Exercise aim
From the entries below, output the line with "right hip: (631, 297)" and each following line up to and including the line with "right hip: (586, 272)", exactly as written.

====================

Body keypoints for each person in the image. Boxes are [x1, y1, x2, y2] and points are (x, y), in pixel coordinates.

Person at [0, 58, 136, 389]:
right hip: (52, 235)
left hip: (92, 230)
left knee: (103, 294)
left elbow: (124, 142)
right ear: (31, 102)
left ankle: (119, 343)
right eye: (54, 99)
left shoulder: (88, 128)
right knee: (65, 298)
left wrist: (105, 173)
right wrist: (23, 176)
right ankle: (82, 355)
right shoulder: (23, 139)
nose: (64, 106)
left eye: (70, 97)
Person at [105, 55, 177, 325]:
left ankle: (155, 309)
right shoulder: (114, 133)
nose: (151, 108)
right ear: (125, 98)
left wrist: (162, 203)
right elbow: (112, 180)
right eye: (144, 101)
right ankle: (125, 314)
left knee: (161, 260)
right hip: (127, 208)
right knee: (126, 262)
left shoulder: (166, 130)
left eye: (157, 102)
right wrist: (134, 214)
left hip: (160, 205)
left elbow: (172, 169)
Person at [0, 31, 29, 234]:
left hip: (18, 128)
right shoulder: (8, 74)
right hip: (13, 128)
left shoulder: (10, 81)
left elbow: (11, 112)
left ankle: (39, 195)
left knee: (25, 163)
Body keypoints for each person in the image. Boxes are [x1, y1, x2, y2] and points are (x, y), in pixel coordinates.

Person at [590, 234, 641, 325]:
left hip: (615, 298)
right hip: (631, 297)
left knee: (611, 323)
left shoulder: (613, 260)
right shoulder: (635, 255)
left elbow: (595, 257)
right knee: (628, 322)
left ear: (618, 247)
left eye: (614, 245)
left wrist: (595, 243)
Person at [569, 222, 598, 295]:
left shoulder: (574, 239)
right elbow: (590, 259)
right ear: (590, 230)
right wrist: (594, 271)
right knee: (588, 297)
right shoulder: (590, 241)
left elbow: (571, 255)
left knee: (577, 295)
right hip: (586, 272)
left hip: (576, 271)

====================

Exercise response
right hip: (631, 297)
left knee: (611, 323)
left shoulder: (613, 260)
right shoulder: (635, 255)
left elbow: (595, 257)
right knee: (628, 322)
left ear: (618, 247)
left eye: (614, 245)
left wrist: (595, 243)
Person at [569, 222, 598, 295]:
left shoulder: (574, 239)
right elbow: (590, 259)
right ear: (590, 230)
right wrist: (594, 271)
right knee: (588, 297)
right shoulder: (590, 241)
left elbow: (571, 255)
left knee: (577, 295)
right hip: (586, 272)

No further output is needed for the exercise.